━━━ SOURCE TEXT ━━━

I ask her - with Neung translating – if she shares the widespread belief that ghosts cause traffic accidents. Holding her child close to her chest, she answers “yes”, as puzzled by my question as if I had just landed from Mars.
Go with the flow
I feel strange, as if I am floating, surrounded by these people releasing little fish and toads brought from the temple vendors, into a nearby canal. I allow myself to go with the flow, choosing an offering of little eels. Neung and I release them in the canal, after lighting three incense sticks each.
The next day, I find I am torn over how to write this story.
I know I need to keep a proper, journalistic distance from my subject, but I am fascinated by these beliefs. I’ve spent the past few weeks compulsively watching ghost movies from China, Hong-Kong and Thailand – much to my husband’s despair.
Trampling zebras
I speak to AFP colleagues in Myanmar, Cambodia, Vietnam and China about ghosts in their parts of the world. In Myanmar, they are so wild about zombies that the long-ruling junta banned all ghost movies, explains our Yangon correspondent Hla-Hla Htay. China has TV series about ghosts, but no chat shows. “The party wouldn’t allow it,” says Beijing bureau chief Patrick Lescot.
Here in Bangkok, I meet a young civil servant whose Facebook page - entitled “FuckGhosts” - digs up and ridicules the endless ghost stories picked up unquestioningly by Thai media.
Recently he caused an uproar by posting a picture of himself trampling on a row of little zebra statues that are supposed to protect drivers from ghosts, at a busy Bangkok junction known for fatal crashes.
The zebras were recently moved to a temple outside the city after a ceremony performed by a Buddhist monk, an event covered as everyday news in the national media.
"At the beginning, the workers were quite concerned," Supit Kraimak, head of the local sanitation department, tells Neung. “But after the monk chanted, they felt more comfortable about the job."
Hard for a Western journalist not to give in to sarcasm, faced with such a crunchy anecdote.
For the founder of “FuckGhosts”, believing in ghosts is backward-thinking, it holds back development and keeps the masses from asking difficult questions. He faults Thai Buddhist monks for going along with the popular beliefs, and sees it as a perversion of true Buddhism.
I can see his point. The way monks profit financially from superstition is a real social issue here. And one we will be reporting on soon, with a look at the wealth of the country’s Buddhist clergy, a long way from its ethereal image in the West.

━━━ MATERIAL SHOWN ━━━

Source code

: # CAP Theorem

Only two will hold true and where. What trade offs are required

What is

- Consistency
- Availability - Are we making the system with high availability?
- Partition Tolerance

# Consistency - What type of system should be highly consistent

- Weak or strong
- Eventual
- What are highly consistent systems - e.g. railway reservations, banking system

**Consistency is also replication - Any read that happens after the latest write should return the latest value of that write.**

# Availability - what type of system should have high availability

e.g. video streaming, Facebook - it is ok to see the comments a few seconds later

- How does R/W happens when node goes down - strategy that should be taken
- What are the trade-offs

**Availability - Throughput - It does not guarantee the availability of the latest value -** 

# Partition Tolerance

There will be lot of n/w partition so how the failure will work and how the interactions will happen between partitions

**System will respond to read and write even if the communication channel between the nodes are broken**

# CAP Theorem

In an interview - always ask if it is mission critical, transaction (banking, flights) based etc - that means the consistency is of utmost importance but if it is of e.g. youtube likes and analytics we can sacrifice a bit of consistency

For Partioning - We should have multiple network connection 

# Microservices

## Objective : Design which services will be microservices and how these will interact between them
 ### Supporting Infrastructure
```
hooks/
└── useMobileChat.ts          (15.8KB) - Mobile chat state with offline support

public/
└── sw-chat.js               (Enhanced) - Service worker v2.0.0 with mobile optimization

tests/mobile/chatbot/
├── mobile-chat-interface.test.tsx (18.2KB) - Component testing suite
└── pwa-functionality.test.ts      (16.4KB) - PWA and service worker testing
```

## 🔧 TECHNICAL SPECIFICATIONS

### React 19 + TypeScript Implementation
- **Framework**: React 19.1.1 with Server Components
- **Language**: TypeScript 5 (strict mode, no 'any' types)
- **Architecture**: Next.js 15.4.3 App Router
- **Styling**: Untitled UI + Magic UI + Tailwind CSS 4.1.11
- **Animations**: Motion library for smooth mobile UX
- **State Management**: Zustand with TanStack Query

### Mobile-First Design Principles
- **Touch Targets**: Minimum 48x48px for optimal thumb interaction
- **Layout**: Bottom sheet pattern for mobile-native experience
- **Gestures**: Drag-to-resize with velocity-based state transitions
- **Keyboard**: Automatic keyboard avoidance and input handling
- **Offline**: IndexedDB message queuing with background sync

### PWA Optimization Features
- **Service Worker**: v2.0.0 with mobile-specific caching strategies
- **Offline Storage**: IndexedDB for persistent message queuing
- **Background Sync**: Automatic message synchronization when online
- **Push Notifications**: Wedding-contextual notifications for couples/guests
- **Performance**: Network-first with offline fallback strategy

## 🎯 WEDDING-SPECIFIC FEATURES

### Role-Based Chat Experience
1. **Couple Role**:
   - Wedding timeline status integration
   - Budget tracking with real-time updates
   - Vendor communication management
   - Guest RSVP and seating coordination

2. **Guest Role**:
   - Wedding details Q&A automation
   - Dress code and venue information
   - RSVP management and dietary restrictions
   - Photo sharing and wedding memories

━━━

**QUESTIONS TO ANSWER:**
(A) In the ghost article, edit the part that opens with the words "Here in Bangkok, I" and closes with "the national media.". Write it out again with "zebras" changed to "figures".
(B) Continue the article on ghost beliefs in Thailand, starting right after its last sentence.

**PER-TASK OUTPUTS:**
(A)
Here in Bangkok, I meet a young civil servant whose Facebook page - entitled “FuckGhosts” - digs up and ridicules the endless ghost stories picked up unquestioningly by Thai media.
Recently he caused an uproar by posting a picture of himself trampling on a row of little zebra statues that are supposed to protect drivers from ghosts, at a busy Bangkok junction known for fatal crashes.
The figures were recently moved to a temple outside the city after a ceremony performed by a Buddhist monk, an event covered as everyday news in the national media.

(B)
Extreme superstition
Just this morning, ghosts crop up again as I am interviewing a political analyst from a leading Bangkok university about the military junta that has held sway in the kingdom since last May’s coup d’etat, carried out in the name of defending the monarchy.
She tells me the extreme superstition of Thai people plays an important role in politics, making them more prone to seeking protection from a higher figure, whether in the form of a spirit or a sovereign with god-like powers.
Would Thai society still be the most conservative in Asia, as the academic believes it to be, if its people did not believe so deeply in ghosts?
Beyond such considerations, I find that this Thai need to believe in ghosts, as a way to mourn a loved one or simply to ward off the fear of dying, resonates with me on some deep level.
Before wrapping up our story, Neung and I sit down to watch some excerpts from a TV series about ghosts, followed by a chat show on the subject. A little girl three or four years old is seated amid a group of serious-looking men, among them the famous Kapol Thongplab.
On a set reminiscent of a Western political or literary talk show, the host explains that she somehow survived for three days alongside the dead body of her mother. The close-up shot of the child’s face seems to last forever.
"Who prepared your milk?" asks Kapol Thongplab. "Mummy," the little girl replies, to approving nods from the gathering.
And that is where I draw the line. My fascination with ghosts has reached its limit. And now, at last, I can write my story.